(Saved entries)
--*--

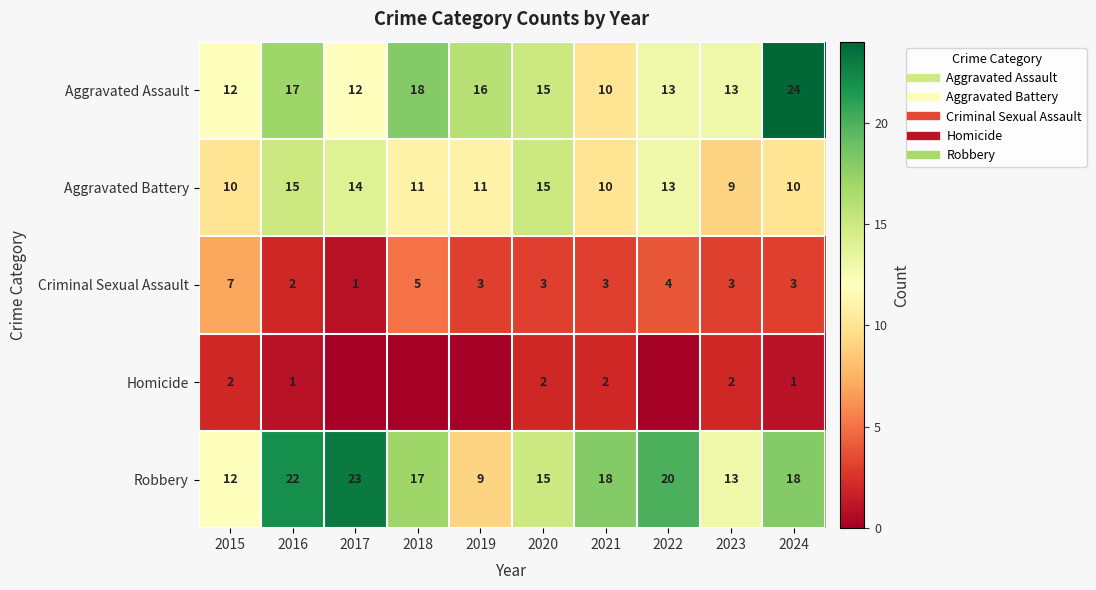

Which series has the largest total across all categories?

Robbery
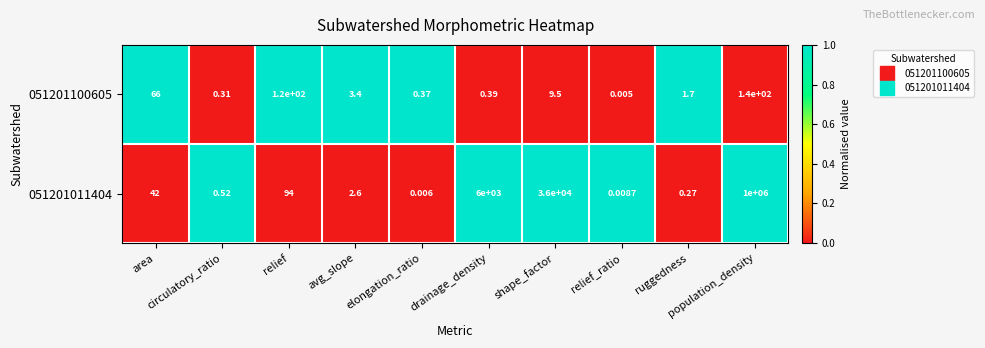

Which series has the largest total across all categories?

051201011404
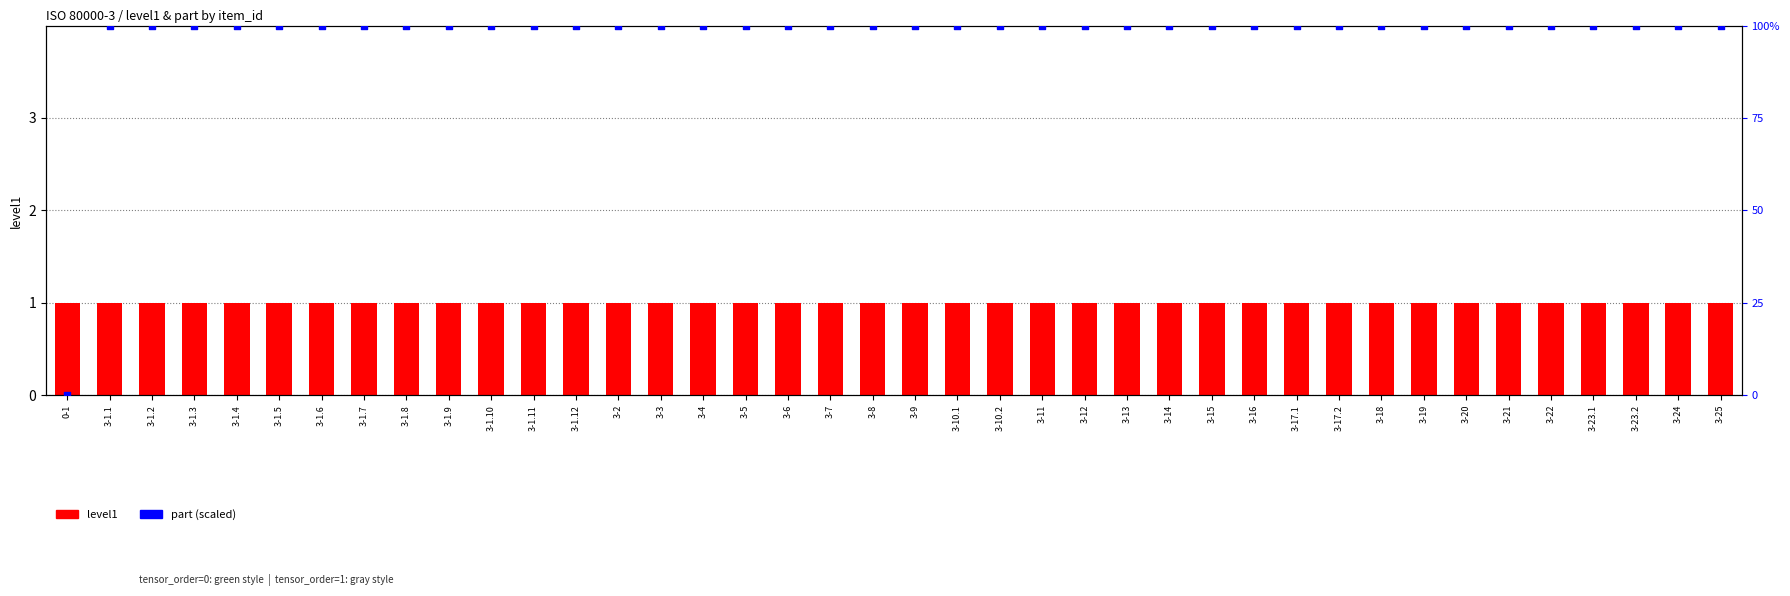

Which series reaches the minimum Y coordinate?

part (scaled 0-100)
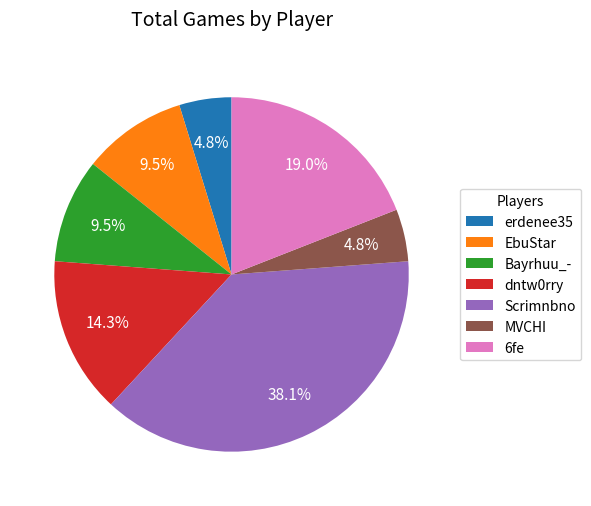

What is the largest slice in the pie chart?

Scrimnbno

--*--

Substitute "data set" for every occurrence of "series" throughout the listing above, and reproduce its lines otherwise unchanged, leaving out the pictures.

• SOLUTION:
Which data set has the largest total across all categories?

Robbery

Which data set has the largest total across all categories?

051201011404

Which data set reaches the minimum Y coordinate?

part (scaled 0-100)

What is the largest slice in the pie chart?

Scrimnbno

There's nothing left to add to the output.